Após o voo do representante de Cuba faltaria levar a cabo duas missões com um cosmonauta da Roménia e da Mongólia. Assim, foi introduzida outra tripulação de longa duração constituída por Vladimir Kovalyonok e Viktor Savinykh. A missão romena teria de ser lançada para a estação Salyut-6 devido a uma experiência denominada ASTRO que utilizaria a instrumentação ASTRO-1, colocada no exterior da estação, e a instrumentação ASTRO-2 colocada no exterior do veículo Soyuz. De salientar que Kovalyonok e Savinykh regressaram à Terra quatro dias após o fim da missão romena, dando assim mais peso ao argumento de que a sua missão teria sido incluída para permitir a conclusão do Programa Intercosmos. Assim, o plano de voos Intercosmos foi o seguinte.

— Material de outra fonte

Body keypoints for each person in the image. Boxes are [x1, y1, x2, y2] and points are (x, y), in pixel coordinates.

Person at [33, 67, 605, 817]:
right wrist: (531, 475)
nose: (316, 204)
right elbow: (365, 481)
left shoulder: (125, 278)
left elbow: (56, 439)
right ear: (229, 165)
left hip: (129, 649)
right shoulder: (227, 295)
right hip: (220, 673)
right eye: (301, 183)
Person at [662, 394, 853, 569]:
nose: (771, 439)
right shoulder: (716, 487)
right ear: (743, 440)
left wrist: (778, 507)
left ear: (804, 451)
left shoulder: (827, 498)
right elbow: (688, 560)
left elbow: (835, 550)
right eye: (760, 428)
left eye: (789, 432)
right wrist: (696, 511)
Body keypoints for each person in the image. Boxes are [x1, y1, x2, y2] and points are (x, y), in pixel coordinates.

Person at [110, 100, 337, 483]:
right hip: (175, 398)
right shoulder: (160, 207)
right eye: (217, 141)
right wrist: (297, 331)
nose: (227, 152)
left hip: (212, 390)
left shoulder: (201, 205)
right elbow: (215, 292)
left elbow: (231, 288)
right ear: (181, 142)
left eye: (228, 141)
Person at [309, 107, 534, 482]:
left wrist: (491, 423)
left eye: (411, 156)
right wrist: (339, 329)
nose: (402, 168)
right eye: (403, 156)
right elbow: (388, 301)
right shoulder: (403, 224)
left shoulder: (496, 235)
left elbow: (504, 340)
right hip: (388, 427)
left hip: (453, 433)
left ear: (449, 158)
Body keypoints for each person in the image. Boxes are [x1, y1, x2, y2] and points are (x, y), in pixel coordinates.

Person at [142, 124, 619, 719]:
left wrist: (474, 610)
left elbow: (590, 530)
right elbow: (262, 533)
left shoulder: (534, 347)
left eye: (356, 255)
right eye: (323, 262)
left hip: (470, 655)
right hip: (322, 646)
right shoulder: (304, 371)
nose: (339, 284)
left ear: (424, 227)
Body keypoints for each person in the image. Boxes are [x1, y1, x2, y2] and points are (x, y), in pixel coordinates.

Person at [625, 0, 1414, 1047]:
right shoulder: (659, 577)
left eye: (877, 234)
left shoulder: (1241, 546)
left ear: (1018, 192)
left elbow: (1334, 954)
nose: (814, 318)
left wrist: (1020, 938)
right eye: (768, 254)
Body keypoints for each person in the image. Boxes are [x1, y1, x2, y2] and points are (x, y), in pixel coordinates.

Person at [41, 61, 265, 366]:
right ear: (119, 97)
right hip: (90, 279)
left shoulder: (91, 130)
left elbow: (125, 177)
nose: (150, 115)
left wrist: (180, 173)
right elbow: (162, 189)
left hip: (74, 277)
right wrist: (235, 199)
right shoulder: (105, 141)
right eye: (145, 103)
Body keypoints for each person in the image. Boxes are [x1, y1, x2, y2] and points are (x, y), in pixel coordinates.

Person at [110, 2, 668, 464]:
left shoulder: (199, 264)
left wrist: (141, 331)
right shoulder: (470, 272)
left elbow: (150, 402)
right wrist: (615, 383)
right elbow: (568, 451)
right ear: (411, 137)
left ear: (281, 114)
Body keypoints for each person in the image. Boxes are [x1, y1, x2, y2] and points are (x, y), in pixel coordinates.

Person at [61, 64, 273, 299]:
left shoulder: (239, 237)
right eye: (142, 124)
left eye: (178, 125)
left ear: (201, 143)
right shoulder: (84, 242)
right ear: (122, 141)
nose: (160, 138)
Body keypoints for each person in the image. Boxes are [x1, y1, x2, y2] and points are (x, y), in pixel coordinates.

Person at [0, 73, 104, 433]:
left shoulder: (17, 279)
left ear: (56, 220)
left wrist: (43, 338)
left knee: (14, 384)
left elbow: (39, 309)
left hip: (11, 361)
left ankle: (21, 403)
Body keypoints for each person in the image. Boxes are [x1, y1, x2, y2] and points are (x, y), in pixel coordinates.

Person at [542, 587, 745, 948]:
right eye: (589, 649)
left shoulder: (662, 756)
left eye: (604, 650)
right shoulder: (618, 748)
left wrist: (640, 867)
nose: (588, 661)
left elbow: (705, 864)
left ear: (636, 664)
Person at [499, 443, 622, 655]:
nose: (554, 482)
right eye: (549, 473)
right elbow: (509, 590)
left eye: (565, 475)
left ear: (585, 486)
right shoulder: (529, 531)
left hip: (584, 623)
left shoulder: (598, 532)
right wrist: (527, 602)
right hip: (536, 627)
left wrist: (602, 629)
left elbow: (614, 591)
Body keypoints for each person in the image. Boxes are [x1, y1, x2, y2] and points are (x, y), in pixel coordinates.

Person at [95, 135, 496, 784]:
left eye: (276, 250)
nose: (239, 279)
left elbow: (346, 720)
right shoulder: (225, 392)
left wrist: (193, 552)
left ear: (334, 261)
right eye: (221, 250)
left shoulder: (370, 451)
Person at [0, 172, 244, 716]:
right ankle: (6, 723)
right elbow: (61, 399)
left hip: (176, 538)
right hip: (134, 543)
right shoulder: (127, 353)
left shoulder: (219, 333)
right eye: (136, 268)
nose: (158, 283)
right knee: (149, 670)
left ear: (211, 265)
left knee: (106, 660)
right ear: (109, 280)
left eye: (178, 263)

Tripulação permanente Representante Intercosmos
Soyuz-26

Yuri Romanenko; Georgy Grechko

Checoslováquia
Soyuz-29

Vladimir Kovalyonok; Alexander Ivanchenkov

Polónia; República Democrática Alemã
Soyuz-32

Vladimir Lyakhov; Valeri Ryumin

Bulgária
Soyuz-35

Leonid Popov; Valeri Ryumin

Hungria; Vietname; Cuba
Soyuz T-4

Vladimir Kovalyonok; Vikytor Savinykh

Mongólia; Roménia

Quando foi tomada a decisão de realizar os voos Intercosmos teve também de se decidir qual a ordem pela qual estes países iriam voar. Nunca surgiu uma explicação para o facto de ter havia duas selecções para o Programa Intercosmos (uma em 1976 e outra em 1978). Da mesma forma também não existe uma explicação para a ordem de voo dos três primeiros países a voar (Checoslováquia, Polónia e República Democrática Alemã). Porém, foi estabelecido um padrão de voo para os restantes países cujos representantes foram seleccionados em 1978, além do Vietname. Os lançamentos foram realizados por ordem alfabética utilizando o alfabeto cirílico e os nomes russos dos respectivos países.

País Em Língua Russa Em cirílico
Bulgária Bolgaria БОЛГАРИА
Hungria Vengria ВЕНГРИА
Vietname Vietnan ВьЕТНАМ
Cuba Kuba КУБА
Mongólia Mongolia МОНГОЛНА
Roménia Rumanya РОМЕНИА

Não deixa de ser irónica a escolha do alfabeto russo para ordenar a sequência dos voos dos países Intercosmos, dando assim a impressão de uma escolha neutral num programa que só existia por razões políticas e de propaganda. Por outro lado, tinha a vantagem de não forçar os soviéticos a fazerem uma escolha e a julgar a lealdade entre os seus aliados. Um outro aspecto importante era o facto de este sistema colocar a Roménia como o último país a realizar um voo espacial, estando as relações com a Roménia um pouco abaladas nos finais dos anos 70.